1.3 Von der Grauzone zur Regel: Politische Kommunikation braucht Transparenz
Was also tun mit dieser Grauzone? Wie geht man damit um, wenn politische Kommunikation nicht mehr über bezahlte Werbeplätze läuft, sondern sich in persönlichen Kanälen mit freundlichem Ton, Alltagsbildern und emotionalen Botschaften einnistet?
Bisher fehlte es hier an verbindlichen Regeln. Doch mit der neuen Transparenzverordnung der EU – konkret: Art. 3 der Verordnung (EU) 2024/900 zur Transparenz politischer Werbung (TTPW-VO) – wird erstmals eine Linie gezogen.
Eine klare, verbindliche Linie: Auch nichtkommerzielle politische Kommunikation – also solche ohne Bezahlung, aber mit politischer Wirkung – unterliegt künftig einer Kennzeichnungspflicht.
Das ist ein Paradigmenwechsel. Denn bislang waren Kennzeichnungspflichten hauptsächlich im kommerziellen Kontext verankert: Wenn jemand für ein Produkt warb, musste dies offengelegt werden – logisch. Doch politisch motivierte Posts, selbst wenn sie ohne Geldfluss entstanden, blieben oft im Nebel.
Die neue Regelung erkennt nun an: Auch „ideell motivierte Unterstützung“ politischer Inhalte ist einflussreich – und trägt Verantwortung.
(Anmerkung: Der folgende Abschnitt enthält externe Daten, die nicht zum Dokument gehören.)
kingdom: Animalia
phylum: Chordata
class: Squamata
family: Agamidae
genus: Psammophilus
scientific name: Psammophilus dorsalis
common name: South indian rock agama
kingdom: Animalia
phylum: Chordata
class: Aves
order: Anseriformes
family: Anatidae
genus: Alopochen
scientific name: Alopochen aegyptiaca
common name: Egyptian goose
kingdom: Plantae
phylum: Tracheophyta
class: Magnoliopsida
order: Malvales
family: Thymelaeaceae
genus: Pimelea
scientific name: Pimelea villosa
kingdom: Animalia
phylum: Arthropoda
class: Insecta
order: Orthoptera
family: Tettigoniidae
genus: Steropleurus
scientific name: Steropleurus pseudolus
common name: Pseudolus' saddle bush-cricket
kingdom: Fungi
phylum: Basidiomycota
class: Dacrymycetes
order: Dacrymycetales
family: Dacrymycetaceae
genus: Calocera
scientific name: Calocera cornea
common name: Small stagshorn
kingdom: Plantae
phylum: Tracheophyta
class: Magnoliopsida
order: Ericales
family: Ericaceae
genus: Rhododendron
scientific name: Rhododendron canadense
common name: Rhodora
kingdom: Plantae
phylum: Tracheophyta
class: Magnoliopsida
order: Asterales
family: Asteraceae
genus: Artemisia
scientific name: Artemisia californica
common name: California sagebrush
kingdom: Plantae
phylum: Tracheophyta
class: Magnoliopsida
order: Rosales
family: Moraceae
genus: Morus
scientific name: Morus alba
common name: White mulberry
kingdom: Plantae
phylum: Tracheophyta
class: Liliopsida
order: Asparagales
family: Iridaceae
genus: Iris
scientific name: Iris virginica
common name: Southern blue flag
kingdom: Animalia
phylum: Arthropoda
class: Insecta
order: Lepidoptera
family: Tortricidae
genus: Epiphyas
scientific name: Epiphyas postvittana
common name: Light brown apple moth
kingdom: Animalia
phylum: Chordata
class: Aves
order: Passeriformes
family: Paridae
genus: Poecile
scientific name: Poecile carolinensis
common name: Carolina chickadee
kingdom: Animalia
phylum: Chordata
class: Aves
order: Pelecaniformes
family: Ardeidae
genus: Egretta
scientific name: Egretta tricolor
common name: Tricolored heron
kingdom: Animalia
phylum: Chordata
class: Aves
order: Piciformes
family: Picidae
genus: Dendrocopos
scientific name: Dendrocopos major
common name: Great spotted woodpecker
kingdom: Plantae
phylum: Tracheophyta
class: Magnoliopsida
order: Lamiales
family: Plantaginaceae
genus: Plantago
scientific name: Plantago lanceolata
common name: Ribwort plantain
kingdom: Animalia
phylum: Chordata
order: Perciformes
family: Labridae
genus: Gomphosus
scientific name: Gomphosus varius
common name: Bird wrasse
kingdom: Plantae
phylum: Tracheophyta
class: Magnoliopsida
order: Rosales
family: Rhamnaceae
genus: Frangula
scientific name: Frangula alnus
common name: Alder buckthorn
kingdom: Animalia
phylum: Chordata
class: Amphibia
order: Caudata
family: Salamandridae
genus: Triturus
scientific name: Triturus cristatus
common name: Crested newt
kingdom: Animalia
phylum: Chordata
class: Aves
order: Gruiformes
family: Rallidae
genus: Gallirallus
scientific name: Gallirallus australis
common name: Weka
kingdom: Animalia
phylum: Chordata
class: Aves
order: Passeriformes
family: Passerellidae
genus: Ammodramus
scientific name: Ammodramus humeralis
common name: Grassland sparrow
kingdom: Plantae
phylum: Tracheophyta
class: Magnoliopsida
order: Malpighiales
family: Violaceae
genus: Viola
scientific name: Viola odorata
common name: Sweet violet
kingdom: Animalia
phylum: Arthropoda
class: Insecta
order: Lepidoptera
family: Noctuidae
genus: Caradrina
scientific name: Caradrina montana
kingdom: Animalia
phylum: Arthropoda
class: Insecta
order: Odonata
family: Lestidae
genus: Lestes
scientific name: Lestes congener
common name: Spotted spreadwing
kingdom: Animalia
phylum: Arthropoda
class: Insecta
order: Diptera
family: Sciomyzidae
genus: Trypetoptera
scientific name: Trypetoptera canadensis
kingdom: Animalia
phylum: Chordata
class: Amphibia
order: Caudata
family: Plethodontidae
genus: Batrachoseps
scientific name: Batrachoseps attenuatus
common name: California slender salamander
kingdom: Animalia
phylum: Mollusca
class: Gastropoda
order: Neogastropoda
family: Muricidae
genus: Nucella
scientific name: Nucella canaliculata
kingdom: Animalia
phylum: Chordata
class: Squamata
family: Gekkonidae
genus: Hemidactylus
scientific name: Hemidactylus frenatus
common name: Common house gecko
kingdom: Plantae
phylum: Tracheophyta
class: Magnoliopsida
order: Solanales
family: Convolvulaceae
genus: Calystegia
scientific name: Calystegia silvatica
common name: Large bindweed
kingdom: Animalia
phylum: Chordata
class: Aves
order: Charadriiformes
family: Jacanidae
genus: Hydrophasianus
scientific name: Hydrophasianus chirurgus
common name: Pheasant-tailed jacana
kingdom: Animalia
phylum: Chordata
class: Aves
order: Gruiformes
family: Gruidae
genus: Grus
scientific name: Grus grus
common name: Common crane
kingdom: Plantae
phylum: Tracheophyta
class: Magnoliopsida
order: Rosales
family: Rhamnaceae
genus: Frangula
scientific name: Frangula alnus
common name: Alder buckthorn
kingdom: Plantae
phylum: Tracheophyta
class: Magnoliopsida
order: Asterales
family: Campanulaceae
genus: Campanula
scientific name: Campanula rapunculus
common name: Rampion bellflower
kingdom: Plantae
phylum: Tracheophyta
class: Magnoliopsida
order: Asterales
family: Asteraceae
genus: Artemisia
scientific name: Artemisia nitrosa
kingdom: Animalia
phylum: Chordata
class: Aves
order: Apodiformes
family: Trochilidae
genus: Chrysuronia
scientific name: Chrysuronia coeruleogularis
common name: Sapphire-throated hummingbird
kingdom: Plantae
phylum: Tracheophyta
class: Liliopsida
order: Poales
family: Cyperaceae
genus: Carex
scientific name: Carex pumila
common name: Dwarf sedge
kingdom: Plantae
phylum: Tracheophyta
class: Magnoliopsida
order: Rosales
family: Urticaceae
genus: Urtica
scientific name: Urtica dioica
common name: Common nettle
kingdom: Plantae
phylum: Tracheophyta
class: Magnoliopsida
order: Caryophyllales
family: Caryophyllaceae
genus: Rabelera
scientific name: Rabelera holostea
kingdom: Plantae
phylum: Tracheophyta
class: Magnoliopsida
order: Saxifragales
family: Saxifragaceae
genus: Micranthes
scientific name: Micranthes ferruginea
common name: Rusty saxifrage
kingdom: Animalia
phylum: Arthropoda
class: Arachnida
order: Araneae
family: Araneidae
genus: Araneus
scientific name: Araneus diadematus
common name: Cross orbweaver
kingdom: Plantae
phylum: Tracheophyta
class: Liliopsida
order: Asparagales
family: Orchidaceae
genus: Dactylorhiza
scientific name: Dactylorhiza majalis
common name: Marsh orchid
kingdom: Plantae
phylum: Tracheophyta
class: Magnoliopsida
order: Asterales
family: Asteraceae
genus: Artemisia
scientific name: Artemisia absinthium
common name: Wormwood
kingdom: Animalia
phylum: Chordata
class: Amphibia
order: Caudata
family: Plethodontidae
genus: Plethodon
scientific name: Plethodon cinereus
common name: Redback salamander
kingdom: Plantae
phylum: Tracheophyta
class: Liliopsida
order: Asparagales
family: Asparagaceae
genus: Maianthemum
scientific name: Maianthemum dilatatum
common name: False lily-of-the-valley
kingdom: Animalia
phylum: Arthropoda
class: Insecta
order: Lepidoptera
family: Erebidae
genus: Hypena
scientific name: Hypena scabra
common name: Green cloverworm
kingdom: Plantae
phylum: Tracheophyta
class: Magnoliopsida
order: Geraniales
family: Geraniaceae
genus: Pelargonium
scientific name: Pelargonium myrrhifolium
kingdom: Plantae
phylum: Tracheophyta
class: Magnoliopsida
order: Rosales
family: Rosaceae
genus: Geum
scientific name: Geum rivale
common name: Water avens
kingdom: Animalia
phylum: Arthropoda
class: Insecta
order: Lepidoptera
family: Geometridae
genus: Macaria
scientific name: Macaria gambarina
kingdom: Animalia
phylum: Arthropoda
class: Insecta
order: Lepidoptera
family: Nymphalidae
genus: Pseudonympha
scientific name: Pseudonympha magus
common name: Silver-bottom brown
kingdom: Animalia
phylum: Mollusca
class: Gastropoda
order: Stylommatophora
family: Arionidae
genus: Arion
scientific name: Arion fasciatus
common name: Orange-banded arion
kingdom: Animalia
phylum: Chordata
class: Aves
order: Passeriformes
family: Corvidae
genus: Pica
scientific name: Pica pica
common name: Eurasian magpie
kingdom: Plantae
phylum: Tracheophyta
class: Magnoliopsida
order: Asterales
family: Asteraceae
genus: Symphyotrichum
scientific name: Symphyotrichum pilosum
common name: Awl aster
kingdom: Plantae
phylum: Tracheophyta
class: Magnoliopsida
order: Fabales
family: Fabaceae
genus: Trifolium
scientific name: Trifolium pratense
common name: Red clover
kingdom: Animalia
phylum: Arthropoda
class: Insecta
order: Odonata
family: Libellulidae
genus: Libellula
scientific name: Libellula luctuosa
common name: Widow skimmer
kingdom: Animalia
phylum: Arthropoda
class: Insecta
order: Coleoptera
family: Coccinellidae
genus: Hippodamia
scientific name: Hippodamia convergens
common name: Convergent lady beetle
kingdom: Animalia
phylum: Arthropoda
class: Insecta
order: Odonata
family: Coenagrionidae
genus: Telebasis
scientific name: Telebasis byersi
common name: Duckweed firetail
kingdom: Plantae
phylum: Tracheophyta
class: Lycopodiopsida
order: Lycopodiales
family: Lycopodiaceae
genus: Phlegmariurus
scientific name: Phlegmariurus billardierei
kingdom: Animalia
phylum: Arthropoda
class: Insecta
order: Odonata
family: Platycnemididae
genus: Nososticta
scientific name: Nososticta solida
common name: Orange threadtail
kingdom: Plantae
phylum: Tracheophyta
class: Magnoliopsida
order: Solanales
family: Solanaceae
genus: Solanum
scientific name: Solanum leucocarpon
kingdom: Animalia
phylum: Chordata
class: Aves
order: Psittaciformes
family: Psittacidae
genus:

Art. 3 der TTPW-VO schafft erstmals eine EU-weite Transparenzpflicht auch für nichtkommerzielle politische Kommunikation.
Das heißt: Nicht ob Geld geflossen ist, sondern ob ein Post geeignet ist, Meinungen zu beeinflussen, ist künftig entscheidend. Der Blick richtet sich also weg vom Motiv – hin zur Wirkung.
1.4 Keine Einschränkung – sondern Stärkung demokratischer Öffentlichkeit
Diese Neuregelung ist keine Einschränkung der Meinungsfreiheit – im Gegenteil: Sie soll helfen, Vertrauen in digitale politische Kommunikation zu stärken.
Wer mit offenen Karten spielt, wirkt glaubwürdiger. Die neue Transparenzpflicht bietet einen Rahmen, in dem sich freie Meinungsäußerung und gesellschaftliche Verantwortung nicht ausschließen, sondern ergänzen.
1.5 Abschlussgedanke
In einer Zeit, in der jeder mit einem Smartphone potenziell politischer Akteur oder Akteurin wird, braucht es nicht weniger, sondern mehr Klarheit darüber, was Meinung ist – und was Einflussnahme.
Der Wandel der Kommunikation verlangt nach neuen Regeln.
Art. 3 TTPW-VO ist ein erster, mutiger Schritt in diese Richtung.